Instructions for the task: Gather all lines in the data that hold the string "there".

Items from a dataset
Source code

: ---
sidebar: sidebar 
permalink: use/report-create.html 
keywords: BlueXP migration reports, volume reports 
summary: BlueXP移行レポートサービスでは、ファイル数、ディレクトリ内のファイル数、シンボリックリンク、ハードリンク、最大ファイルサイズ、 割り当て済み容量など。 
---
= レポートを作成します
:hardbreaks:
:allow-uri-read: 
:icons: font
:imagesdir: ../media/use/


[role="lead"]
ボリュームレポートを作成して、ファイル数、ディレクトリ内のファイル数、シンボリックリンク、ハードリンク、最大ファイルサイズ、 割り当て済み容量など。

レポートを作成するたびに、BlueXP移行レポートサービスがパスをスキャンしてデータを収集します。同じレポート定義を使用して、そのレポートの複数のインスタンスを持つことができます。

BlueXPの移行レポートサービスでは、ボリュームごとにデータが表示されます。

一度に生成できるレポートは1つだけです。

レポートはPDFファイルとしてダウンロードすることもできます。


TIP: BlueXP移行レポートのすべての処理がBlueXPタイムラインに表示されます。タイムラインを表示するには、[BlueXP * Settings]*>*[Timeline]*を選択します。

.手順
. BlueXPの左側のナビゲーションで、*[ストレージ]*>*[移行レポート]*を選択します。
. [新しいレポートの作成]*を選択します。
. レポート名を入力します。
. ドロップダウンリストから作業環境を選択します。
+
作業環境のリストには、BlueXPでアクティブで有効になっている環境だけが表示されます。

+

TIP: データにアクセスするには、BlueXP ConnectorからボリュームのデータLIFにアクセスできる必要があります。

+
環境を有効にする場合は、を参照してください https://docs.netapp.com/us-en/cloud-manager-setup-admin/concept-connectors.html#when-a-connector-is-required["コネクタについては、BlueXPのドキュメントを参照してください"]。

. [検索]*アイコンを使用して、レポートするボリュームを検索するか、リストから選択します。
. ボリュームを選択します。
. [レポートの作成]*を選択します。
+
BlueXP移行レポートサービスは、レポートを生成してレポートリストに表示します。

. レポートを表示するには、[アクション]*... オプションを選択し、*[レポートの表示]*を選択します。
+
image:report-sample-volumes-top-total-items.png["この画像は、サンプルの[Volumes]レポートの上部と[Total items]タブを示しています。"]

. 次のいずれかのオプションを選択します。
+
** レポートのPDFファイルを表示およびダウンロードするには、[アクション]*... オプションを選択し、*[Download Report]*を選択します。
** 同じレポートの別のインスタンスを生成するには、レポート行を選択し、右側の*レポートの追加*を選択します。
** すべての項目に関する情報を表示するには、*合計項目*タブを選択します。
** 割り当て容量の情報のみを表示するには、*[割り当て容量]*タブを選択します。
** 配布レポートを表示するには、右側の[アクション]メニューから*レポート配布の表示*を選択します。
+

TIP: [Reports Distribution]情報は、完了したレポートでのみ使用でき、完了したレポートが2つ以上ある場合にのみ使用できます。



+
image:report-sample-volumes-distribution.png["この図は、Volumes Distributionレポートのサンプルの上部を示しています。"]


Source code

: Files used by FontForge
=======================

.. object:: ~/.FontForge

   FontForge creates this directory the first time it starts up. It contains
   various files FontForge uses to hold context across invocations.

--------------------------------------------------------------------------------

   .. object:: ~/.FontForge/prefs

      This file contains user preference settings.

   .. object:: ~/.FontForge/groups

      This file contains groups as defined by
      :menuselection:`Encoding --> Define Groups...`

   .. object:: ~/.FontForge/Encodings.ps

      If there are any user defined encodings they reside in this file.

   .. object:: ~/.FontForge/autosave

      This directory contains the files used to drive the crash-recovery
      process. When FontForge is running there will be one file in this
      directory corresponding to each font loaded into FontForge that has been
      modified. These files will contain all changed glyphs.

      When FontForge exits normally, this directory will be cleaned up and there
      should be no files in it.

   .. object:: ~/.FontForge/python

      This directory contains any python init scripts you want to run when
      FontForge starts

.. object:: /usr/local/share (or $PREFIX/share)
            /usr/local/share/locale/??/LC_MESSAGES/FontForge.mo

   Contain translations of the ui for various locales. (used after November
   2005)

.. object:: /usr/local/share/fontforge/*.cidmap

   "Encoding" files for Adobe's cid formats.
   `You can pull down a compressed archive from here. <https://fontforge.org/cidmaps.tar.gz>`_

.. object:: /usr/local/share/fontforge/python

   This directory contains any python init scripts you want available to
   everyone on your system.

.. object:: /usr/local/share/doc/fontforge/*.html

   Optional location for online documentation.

Exercise result:
      If there are any user defined encodings they reside in this file.
      process. When FontForge is running there will be one file in this
      When FontForge exits normally, this directory will be cleaned up and there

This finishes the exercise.